Rows from a data collection
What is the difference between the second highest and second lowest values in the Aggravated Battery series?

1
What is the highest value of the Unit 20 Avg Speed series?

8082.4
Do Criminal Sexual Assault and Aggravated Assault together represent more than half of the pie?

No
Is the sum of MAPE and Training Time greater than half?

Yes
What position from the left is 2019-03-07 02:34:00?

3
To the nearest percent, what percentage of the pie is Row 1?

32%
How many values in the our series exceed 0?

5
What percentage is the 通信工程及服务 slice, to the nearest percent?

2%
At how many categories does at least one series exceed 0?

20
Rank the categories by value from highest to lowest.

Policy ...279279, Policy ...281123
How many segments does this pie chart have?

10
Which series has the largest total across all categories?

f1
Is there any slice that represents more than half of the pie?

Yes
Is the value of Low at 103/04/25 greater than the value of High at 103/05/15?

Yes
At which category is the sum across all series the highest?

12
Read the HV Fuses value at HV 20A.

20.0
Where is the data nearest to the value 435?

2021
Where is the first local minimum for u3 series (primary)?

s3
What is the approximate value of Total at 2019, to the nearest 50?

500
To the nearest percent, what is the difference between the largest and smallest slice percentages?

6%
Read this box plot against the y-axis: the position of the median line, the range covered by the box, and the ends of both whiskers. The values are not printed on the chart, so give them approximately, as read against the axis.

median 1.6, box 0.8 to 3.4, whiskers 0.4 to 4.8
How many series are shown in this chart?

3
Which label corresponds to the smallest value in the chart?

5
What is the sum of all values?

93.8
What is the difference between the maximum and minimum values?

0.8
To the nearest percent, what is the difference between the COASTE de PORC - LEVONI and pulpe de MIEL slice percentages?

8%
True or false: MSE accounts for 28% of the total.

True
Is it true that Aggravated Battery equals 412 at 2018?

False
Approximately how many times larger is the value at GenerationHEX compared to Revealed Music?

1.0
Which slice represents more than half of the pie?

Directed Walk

» **The problem**: Output every row above again, word for word and line for line, without changing anything.

» **Result for this task**:
What is the difference between the second highest and second lowest values in the Aggravated Battery series?

1
What is the highest value of the Unit 20 Avg Speed series?

8082.4
Do Criminal Sexual Assault and Aggravated Assault together represent more than half of the pie?

No
Is the sum of MAPE and Training Time greater than half?

Yes
What position from the left is 2019-03-07 02:34:00?

3
To the nearest percent, what percentage of the pie is Row 1?

32%
How many values in the our series exceed 0?

5
What percentage is the 通信工程及服务 slice, to the nearest percent?

2%
At how many categories does at least one series exceed 0?

20
Rank the categories by value from highest to lowest.

Policy ...279279, Policy ...281123
How many segments does this pie chart have?

10
Which series has the largest total across all categories?

f1
Is there any slice that represents more than half of the pie?

Yes
Is the value of Low at 103/04/25 greater than the value of High at 103/05/15?

Yes
At which category is the sum across all series the highest?

12
Read the HV Fuses value at HV 20A.

20.0
Where is the data nearest to the value 435?

2021
Where is the first local minimum for u3 series (primary)?

s3
What is the approximate value of Total at 2019, to the nearest 50?

500
To the nearest percent, what is the difference between the largest and smallest slice percentages?

6%
Read this box plot against the y-axis: the position of the median line, the range covered by the box, and the ends of both whiskers. The values are not printed on the chart, so give them approximately, as read against the axis.

median 1.6, box 0.8 to 3.4, whiskers 0.4 to 4.8
How many series are shown in this chart?

3
Which label corresponds to the smallest value in the chart?

5
What is the sum of all values?

93.8
What is the difference between the maximum and minimum values?

0.8
To the nearest percent, what is the difference between the COASTE de PORC - LEVONI and pulpe de MIEL slice percentages?

8%
True or false: MSE accounts for 28% of the total.

True
Is it true that Aggravated Battery equals 412 at 2018?

False
Approximately how many times larger is the value at GenerationHEX compared to Revealed Music?

1.0
Which slice represents more than half of the pie?

Directed Walk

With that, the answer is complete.